Over 100,000 passengers stranded while union challenges Ottawa’s intervention and demands end to unpaid labor.

The Air Canada strike entered its second day Sunday, with flight attendants defying a government-backed return-to-work order and effectively halting operations at the country’s largest airline. The disruption has already grounded most of Air Canada’s 700 daily flights, stranding more than 100,000 travelers in the middle of the busy summer travel season.

The walkout began just after 1 a.m. Saturday, following a breakdown in months of contentious negotiations between Air Canada and the Canadian Union of Public Employees (CUPE), which represents more than 10,000 flight attendants.

Despite the Canadian Industrial Relations Board (CIRB) ordering workers to return to their posts, CUPE called on its members to stand their ground, citing the order as a violation of their constitutional rights.

“We will be challenging this blatantly unconstitutional order that violates the Charter rights of 10,517 flight attendants,” CUPE said in a statement, adding, “We invite Air Canada back to the table to negotiate a fair deal, rather than relying on the federal government to do their dirty work.”

CUPE says flight attendants are only compensated when the aircraft is moving from pushback to arrival and receive no pay for boarding, deplaning, or ground delays. That often amounts to several hours of unpaid work per shift, and the union insists it’s no longer tolerable.

“We are here because Air Canada forces us to work for free for hours and hours every day,” said Wesley Lesosky, president of CUPE’s Air Canada division, at a press conference in Toronto.

Air Canada has proposed a 38% increase in overall compensation over four years. The company argues this would make its flight attendants the highest paid in the country, with senior crew earning up to CA$94 per hour ($69 USD) in the first year and annual incomes averaging CA$87,000 ($63,000 USD) by 2027.

But the union says those numbers hide the real issue partial pay for partial work. Under Air Canada’s offer, flight attendants would receive just 50% compensation for duties like boarding and deplaning, not full wages.

After the strike began, Prime Minister Mark Carney’s government asked the CIRB to impose binding arbitration, a process allowed under Canadian labor law when national economic interests are at risk. The CIRB complied, but the union called the move “unjust” and “heavy-handed,” particularly since no further negotiations were scheduled as of Saturday morning.

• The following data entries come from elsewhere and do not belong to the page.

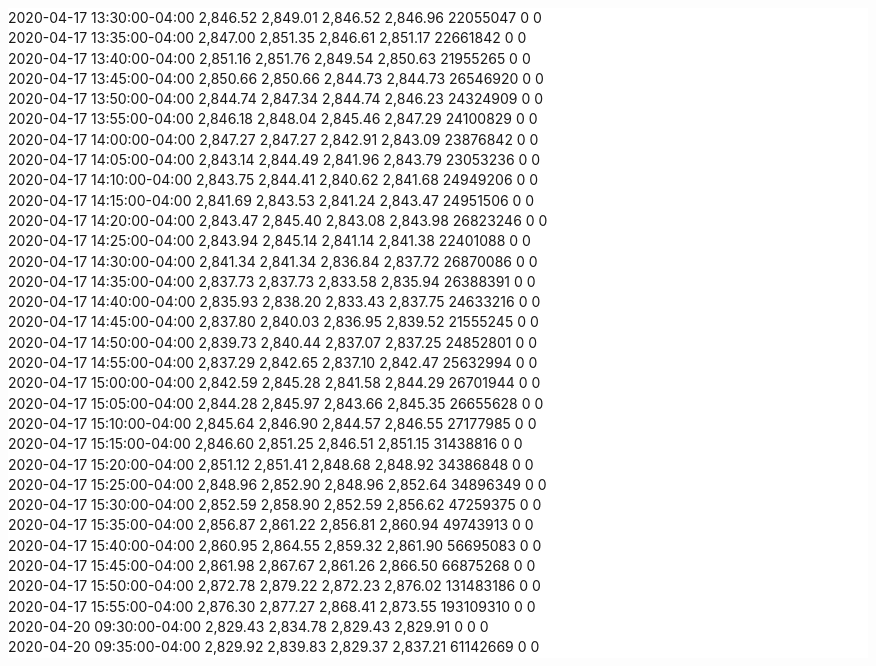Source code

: 2020-04-17 13:30:00-04:00             2,846.52             2,849.01             2,846.52             2,846.96  22055047   0          0           
2020-04-17 13:35:00-04:00             2,847.00             2,851.35             2,846.61             2,851.17  22661842   0          0           
2020-04-17 13:40:00-04:00             2,851.16             2,851.76             2,849.54             2,850.63  21955265   0          0           
2020-04-17 13:45:00-04:00             2,850.66             2,850.66             2,844.73             2,844.73  26546920   0          0           
2020-04-17 13:50:00-04:00             2,844.74             2,847.34             2,844.74             2,846.23  24324909   0          0           
2020-04-17 13:55:00-04:00             2,846.18             2,848.04             2,845.46             2,847.29  24100829   0          0           
2020-04-17 14:00:00-04:00             2,847.27             2,847.27             2,842.91             2,843.09  23876842   0          0           
2020-04-17 14:05:00-04:00             2,843.14             2,844.49             2,841.96             2,843.79  23053236   0          0           
2020-04-17 14:10:00-04:00             2,843.75             2,844.41             2,840.62             2,841.68  24949206   0          0           
2020-04-17 14:15:00-04:00             2,841.69             2,843.53             2,841.24             2,843.47  24951506   0          0           
2020-04-17 14:20:00-04:00             2,843.47             2,845.40             2,843.08             2,843.98  26823246   0          0           
2020-04-17 14:25:00-04:00             2,843.94             2,845.14             2,841.14             2,841.38  22401088   0          0           
2020-04-17 14:30:00-04:00             2,841.34             2,841.34             2,836.84             2,837.72  26870086   0          0           
2020-04-17 14:35:00-04:00             2,837.73             2,837.73             2,833.58             2,835.94  26388391   0          0           
2020-04-17 14:40:00-04:00             2,835.93             2,838.20             2,833.43             2,837.75  24633216   0          0           
2020-04-17 14:45:00-04:00             2,837.80             2,840.03             2,836.95             2,839.52  21555245   0          0           
2020-04-17 14:50:00-04:00             2,839.73             2,840.44             2,837.07             2,837.25  24852801   0          0           
2020-04-17 14:55:00-04:00             2,837.29             2,842.65             2,837.10             2,842.47  25632994   0          0           
2020-04-17 15:00:00-04:00             2,842.59             2,845.28             2,841.58             2,844.29  26701944   0          0           
2020-04-17 15:05:00-04:00             2,844.28             2,845.97             2,843.66             2,845.35  26655628   0          0           
2020-04-17 15:10:00-04:00             2,845.64             2,846.90             2,844.57             2,846.55  27177985   0          0           
2020-04-17 15:15:00-04:00             2,846.60             2,851.25             2,846.51             2,851.15  31438816   0          0           
2020-04-17 15:20:00-04:00             2,851.12             2,851.41             2,848.68             2,848.92  34386848   0          0           
2020-04-17 15:25:00-04:00             2,848.96             2,852.90             2,848.96             2,852.64  34896349   0          0           
2020-04-17 15:30:00-04:00             2,852.59             2,858.90             2,852.59             2,856.62  47259375   0          0           
2020-04-17 15:35:00-04:00             2,856.87             2,861.22             2,856.81             2,860.94  49743913   0          0           
2020-04-17 15:40:00-04:00             2,860.95             2,864.55             2,859.32             2,861.90  56695083   0          0           
2020-04-17 15:45:00-04:00             2,861.98             2,867.67             2,861.26             2,866.50  66875268   0          0           
2020-04-17 15:50:00-04:00             2,872.78             2,879.22             2,872.23             2,876.02  131483186  0          0           
2020-04-17 15:55:00-04:00             2,876.30             2,877.27             2,868.41             2,873.55  193109310  0          0           
2020-04-20 09:30:00-04:00             2,829.43             2,834.78             2,829.43             2,829.91  0          0          0           
2020-04-20 09:35:00-04:00             2,829.92             2,839.83             2,829.37             2,837.21  61142669   0          0           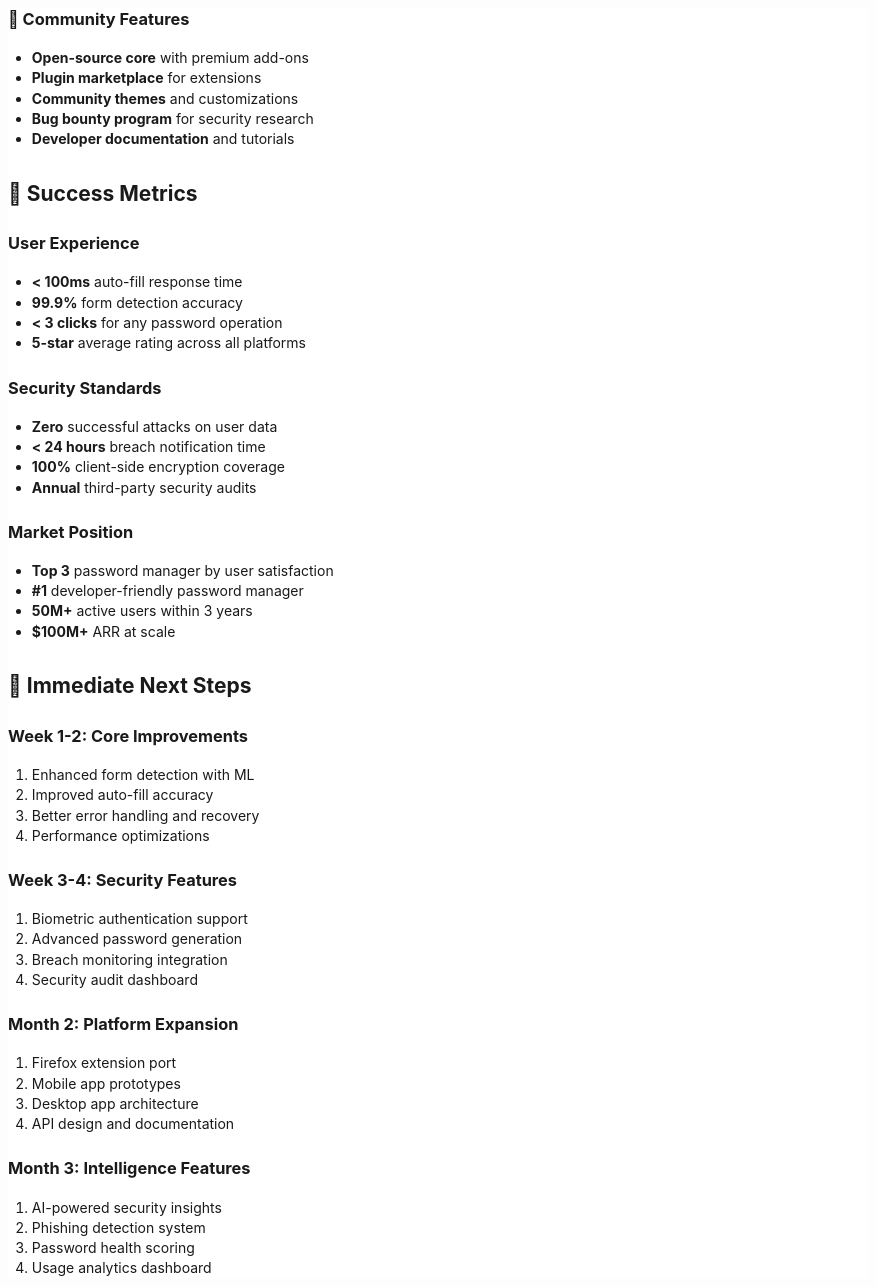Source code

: ### **🌟 Community Features**
- **Open-source core** with premium add-ons
- **Plugin marketplace** for extensions
- **Community themes** and customizations
- **Bug bounty program** for security research
- **Developer documentation** and tutorials

## 🎯 **Success Metrics**

### **User Experience**
- **< 100ms** auto-fill response time
- **99.9%** form detection accuracy
- **< 3 clicks** for any password operation
- **5-star** average rating across all platforms

### **Security Standards**
- **Zero** successful attacks on user data
- **< 24 hours** breach notification time
- **100%** client-side encryption coverage
- **Annual** third-party security audits

### **Market Position**
- **Top 3** password manager by user satisfaction
- **#1** developer-friendly password manager
- **50M+** active users within 3 years
- **$100M+** ARR at scale

## 🚀 **Immediate Next Steps**

### **Week 1-2: Core Improvements**
1. Enhanced form detection with ML
2. Improved auto-fill accuracy
3. Better error handling and recovery
4. Performance optimizations

### **Week 3-4: Security Features**
1. Biometric authentication support
2. Advanced password generation
3. Breach monitoring integration
4. Security audit dashboard

### **Month 2: Platform Expansion**
1. Firefox extension port
2. Mobile app prototypes
3. Desktop app architecture
4. API design and documentation

### **Month 3: Intelligence Features**
1. AI-powered security insights
2. Phishing detection system
3. Password health scoring
4. Usage analytics dashboard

“This is an administration using workers as scapegoats,” one picketer outside Toronto Pearson International Airport said. “They’d rather override our rights than hold Air Canada accountable.”

Now, the federal government may seek a court order to enforce compliance or request an expedited hearing, escalating the standoff further.

With more than 240 additional flights canceled Sunday, the airline announced it was scrapping plans to restart operations that evening. Passengers were advised not to go to the airport unless traveling on another airline, as capacity is stretched thin across Canada.

“Air Canada will offer those with canceled flights options, including obtaining a full refund or receiving a credit for future travel,” the company said, adding that it would attempt to rebook customers on other airlines when possible.

The standoff highlights rising tensions between workers and corporations over unpaid labor, a growing concern in the post-COVID economy. For Air Canada flight attendants 70% of whom are women, according to CUPE the strike is about more than wages; it's about respect for time worked and fairness on the job.

With no agreement in sight and both sides digging in, Canada’s largest airline is now facing a deepening crisis that could reverberate through the travel industry and beyond.